**RECORDS TO PROCESS:**
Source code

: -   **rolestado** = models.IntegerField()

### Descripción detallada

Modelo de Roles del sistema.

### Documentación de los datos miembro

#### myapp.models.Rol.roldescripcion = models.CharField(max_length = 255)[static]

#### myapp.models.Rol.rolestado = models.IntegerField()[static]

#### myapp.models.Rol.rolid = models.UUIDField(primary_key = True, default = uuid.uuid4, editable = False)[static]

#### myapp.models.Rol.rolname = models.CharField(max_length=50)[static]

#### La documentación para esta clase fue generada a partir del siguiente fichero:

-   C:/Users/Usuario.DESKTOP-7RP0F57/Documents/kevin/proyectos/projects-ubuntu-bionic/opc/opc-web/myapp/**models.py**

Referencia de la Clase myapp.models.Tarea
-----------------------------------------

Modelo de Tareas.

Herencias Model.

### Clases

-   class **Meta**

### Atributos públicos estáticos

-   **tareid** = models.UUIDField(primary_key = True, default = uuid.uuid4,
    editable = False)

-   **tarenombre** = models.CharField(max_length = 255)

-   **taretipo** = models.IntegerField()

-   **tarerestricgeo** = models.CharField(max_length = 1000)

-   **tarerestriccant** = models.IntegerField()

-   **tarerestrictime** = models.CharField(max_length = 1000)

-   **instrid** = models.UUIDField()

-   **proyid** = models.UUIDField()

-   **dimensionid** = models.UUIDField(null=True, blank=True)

**WORK REQUIRED:** Copy the records above exactly, please, but only from the first line through the line containing "#### La documentación".

**TASK ANSWER:**
Source code

: -   **rolestado** = models.IntegerField()

### Descripción detallada

Modelo de Roles del sistema.

### Documentación de los datos miembro

#### myapp.models.Rol.roldescripcion = models.CharField(max_length = 255)[static]

#### myapp.models.Rol.rolestado = models.IntegerField()[static]

#### myapp.models.Rol.rolid = models.UUIDField(primary_key = True, default = uuid.uuid4, editable = False)[static]

#### myapp.models.Rol.rolname = models.CharField(max_length=50)[static]

#### La documentación para esta clase fue generada a partir del siguiente fichero:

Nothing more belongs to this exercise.